Unfortunately, that Billy Taylor is rarely found within the new volume. If judging only by the evidence of this memoir, the reader might think that Taylor never had a bad day in his life, and that his childhood in the segregated black neighborhood of Washington DC was little different than Rebecca on Sunnybrook Farm.  Apparently, we are to believe that young Billy experienced no racial incidents during his childhood, and that he spent his early years flushed with pride of his loving family and a long heritage of African-American heroes. The first half of the book is jam-packed with stories about black history icons, and they are introduced through clumsy, awkward prose. For example, one of Taylor’s teachers at Dunbar High School was Mary Europe, sister of James Reese Europe and a fine musician in her own right. After summarizing her accomplishments, the book claims that she calmed down two rough-housing teenage boys by telling them about the black classical singer Roland Hayes. The story, about Hayes quieting an unruly German audience with a peerless rendition of Schubert’s “Du Bist die Rüh” is probably true, but I don’t believe that any teacher would use it to quiet unruly school children! Later in the same chapter, a discussion of Jesse Owens’ triumphs at the 1936 Berlin Olympics opens with this priceless bit of doggerel: “There was a man in Germany named Adolf Hitler whose bigotry and hatred for Jews was quite blatant”. This whitewashed oversimplification is as ridiculous as Hodeir’s assertions about early jazz rhythm, and I can’t believe that Taylor ever saw this part of the manuscript, let alone approved it.

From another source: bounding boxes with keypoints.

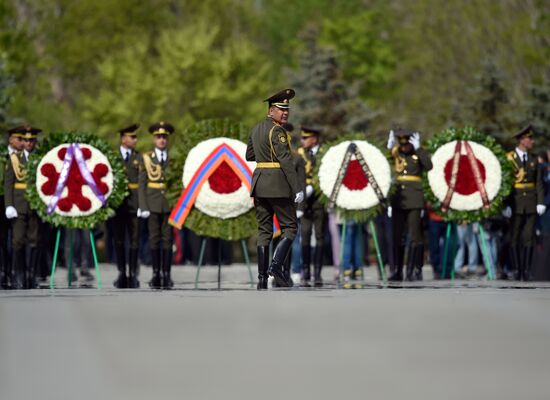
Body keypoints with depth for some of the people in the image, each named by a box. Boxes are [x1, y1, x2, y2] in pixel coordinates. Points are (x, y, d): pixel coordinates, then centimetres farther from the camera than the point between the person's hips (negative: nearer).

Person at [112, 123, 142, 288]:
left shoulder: (139, 157, 7)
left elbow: (142, 182, 1)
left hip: (134, 204, 0)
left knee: (134, 240, 1)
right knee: (119, 240, 5)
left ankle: (133, 275, 5)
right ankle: (121, 274, 13)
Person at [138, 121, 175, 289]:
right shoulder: (146, 158, 5)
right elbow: (142, 184, 3)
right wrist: (143, 207, -6)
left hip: (170, 204, 0)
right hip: (153, 204, 0)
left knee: (168, 239, 1)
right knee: (154, 239, 2)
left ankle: (166, 274, 3)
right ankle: (156, 274, 6)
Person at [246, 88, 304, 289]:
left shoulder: (257, 128, 13)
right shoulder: (277, 131, -13)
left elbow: (249, 155, 24)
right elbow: (286, 161, -20)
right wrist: (297, 189, -20)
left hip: (259, 182, 8)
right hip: (278, 184, -8)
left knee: (264, 230, 7)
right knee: (289, 227, 1)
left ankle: (262, 277, 1)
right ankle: (276, 265, -18)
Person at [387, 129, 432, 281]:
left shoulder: (419, 153, 1)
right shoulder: (394, 153, 9)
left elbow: (428, 166, -16)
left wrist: (418, 149, -18)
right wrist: (389, 148, -5)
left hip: (415, 200, -3)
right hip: (398, 200, 3)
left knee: (415, 236, -2)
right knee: (397, 236, 6)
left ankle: (415, 271, 2)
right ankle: (397, 271, 11)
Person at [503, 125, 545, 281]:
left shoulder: (533, 159, 8)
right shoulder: (508, 158, -4)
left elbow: (539, 183, 5)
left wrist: (541, 202, -5)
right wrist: (505, 205, -13)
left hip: (531, 204, 3)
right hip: (515, 204, -3)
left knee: (528, 237, 1)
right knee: (514, 238, 1)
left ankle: (526, 271, 4)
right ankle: (516, 270, 6)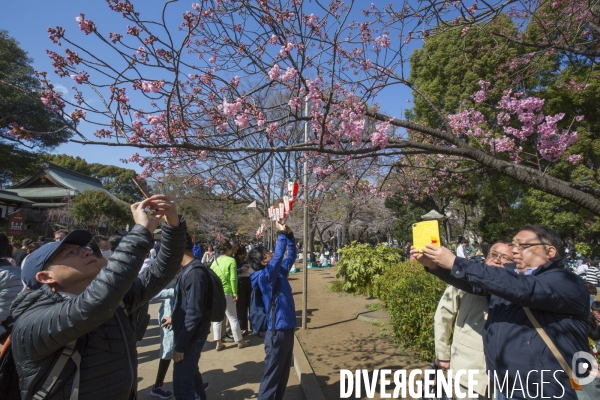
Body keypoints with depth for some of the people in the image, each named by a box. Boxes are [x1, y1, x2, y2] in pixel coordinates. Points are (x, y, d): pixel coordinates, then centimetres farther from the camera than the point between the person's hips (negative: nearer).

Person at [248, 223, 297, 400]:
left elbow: (290, 256, 14)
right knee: (272, 376, 4)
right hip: (277, 332, -9)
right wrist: (282, 233, -20)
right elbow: (278, 256, -29)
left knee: (283, 374, 20)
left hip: (286, 329, 9)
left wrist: (289, 235, 2)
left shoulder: (279, 272, 8)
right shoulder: (265, 276, -17)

Those readers looking for the major events in Taylor’s life will find them here, but unanswered questions seem to lurk around every event. Taylor’s father stopped paying his son’s college tuition after he changed his major from sociology to music, not trusting that young Taylor could make a living in music. Taylor eventually proved his father wrong by paying his tuition by performing with college bands and hosting his first radio show. But did Taylor’s academic advisor, the respected educator and composer Undine Moore come to his defense? What about the many musicians in his extended family? Taylor broke the segregation barrier several times in his broadcasting career, but we never hear of any problems from TV network executives when Taylor became the musical director on the 1958 educational series, “The Subject is Jazz” or on the higher profile “David Frost Show” of the late 1960s. Taylor received some of his greatest acclaim (and an Emmy) as the jazz correspondent on CBS’ “Sunday Morning”, but instead of a detailed chapter with discussions of his work there, we get a few paragraphs that discuss a mere fraction of his 250 artist profiles. Even his period at the Kennedy Center gets short shrift: the Mary Lou Williams Women in Jazz Festival, which Taylor hosted and produced gets little more than a listing of the first year’s participants and no discussions of the educational and networking outreach that was built into the festival.

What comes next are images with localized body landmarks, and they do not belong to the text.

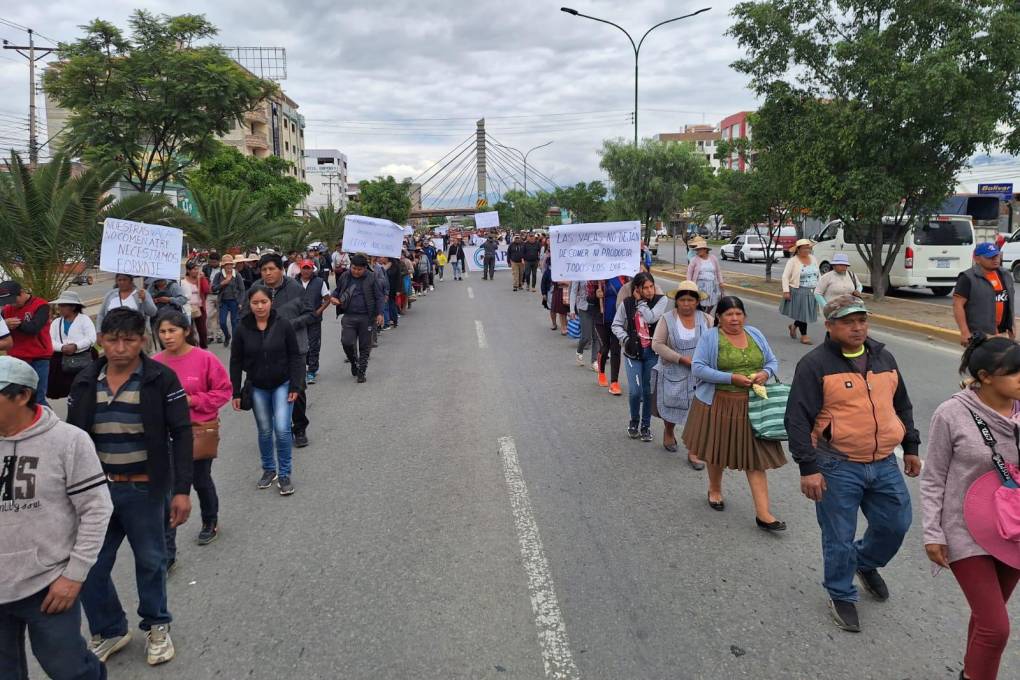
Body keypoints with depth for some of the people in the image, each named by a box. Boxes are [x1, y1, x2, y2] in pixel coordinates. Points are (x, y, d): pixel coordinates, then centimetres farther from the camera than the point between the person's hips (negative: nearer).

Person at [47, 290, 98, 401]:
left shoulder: (84, 319, 1)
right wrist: (62, 347, -15)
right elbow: (50, 341, 3)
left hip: (84, 358, -4)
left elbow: (92, 338, -11)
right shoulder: (56, 322, 15)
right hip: (64, 361, 4)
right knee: (70, 388, 6)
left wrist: (75, 346, -20)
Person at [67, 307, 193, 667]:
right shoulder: (85, 382, 3)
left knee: (150, 561, 11)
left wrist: (182, 489, -14)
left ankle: (157, 627, 33)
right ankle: (109, 629, 31)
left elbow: (181, 435, -9)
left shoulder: (162, 379, -9)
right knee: (88, 566, 8)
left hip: (145, 490, -3)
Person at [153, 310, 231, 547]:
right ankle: (166, 551, 9)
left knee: (201, 481, 17)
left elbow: (224, 391, -7)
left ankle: (210, 523, 45)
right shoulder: (155, 363, -4)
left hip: (200, 431, -2)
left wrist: (193, 400, -16)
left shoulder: (205, 359, -12)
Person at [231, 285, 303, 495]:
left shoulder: (283, 325, -10)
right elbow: (236, 362, 0)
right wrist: (236, 393, -1)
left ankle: (284, 474, 6)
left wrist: (295, 386, -9)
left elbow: (295, 357, -5)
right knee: (265, 431, 10)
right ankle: (269, 470, 29)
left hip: (282, 384, -2)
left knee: (282, 429, -9)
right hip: (257, 387, 2)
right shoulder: (242, 329, -6)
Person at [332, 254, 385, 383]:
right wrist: (333, 297, -2)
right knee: (346, 342, -9)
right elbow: (337, 290, 20)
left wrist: (379, 313, -8)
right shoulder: (345, 276, 5)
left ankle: (361, 372, 18)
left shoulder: (372, 277, -3)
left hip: (366, 317, -2)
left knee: (365, 346, 5)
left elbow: (379, 297, -1)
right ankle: (353, 361, 21)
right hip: (348, 316, 2)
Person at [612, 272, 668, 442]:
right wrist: (625, 339, -9)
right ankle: (634, 421, 20)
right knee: (635, 391, -7)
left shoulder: (661, 300, -5)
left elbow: (651, 318, -21)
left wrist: (640, 301, -12)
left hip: (652, 352, 0)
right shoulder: (626, 303, -2)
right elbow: (616, 325, 6)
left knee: (649, 391, 5)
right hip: (633, 352, 0)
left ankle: (646, 425, 24)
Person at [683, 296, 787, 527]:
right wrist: (731, 378, -20)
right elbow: (698, 368, -14)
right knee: (718, 449, 14)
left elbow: (773, 361, 15)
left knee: (755, 456, -1)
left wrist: (765, 373, -9)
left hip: (752, 406, 3)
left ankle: (763, 514, -1)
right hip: (719, 404, -3)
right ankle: (715, 489, 42)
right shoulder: (710, 337, -6)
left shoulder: (755, 334, 8)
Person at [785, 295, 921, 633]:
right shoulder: (815, 364, -11)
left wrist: (911, 447, 21)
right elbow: (798, 419, -14)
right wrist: (808, 468, -17)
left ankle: (866, 563, 44)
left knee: (896, 524, 14)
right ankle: (841, 596, 26)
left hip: (884, 464, 6)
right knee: (839, 538, 4)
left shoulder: (883, 358, 9)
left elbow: (902, 405, 22)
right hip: (838, 467, -5)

One of the book’s biggest omissions is Taylor’s enormous influence on the jazz world. In addition to the musicians he promoted through Jazzmobile, concerts, festivals, radio and television, he took a personal interest in supporting this music by encouraging young musicians, educators, fans and jazz writers—including me. I knew Dr. Taylor for over two decades, and when he passed away in late 2010, I was amazed at the sheer number of people who related the positive effect that Dr. Taylor had on their lives. Put simply, Taylor cared as much about the music’s future as he did about its past. That story needs to be told, even if Taylor wouldn’t have written the chapter himself. There’s an awfully big hole in the jazz world where Billy Taylor used to stand, and it’s a tragedy that his autobiography doesn’t do him justice.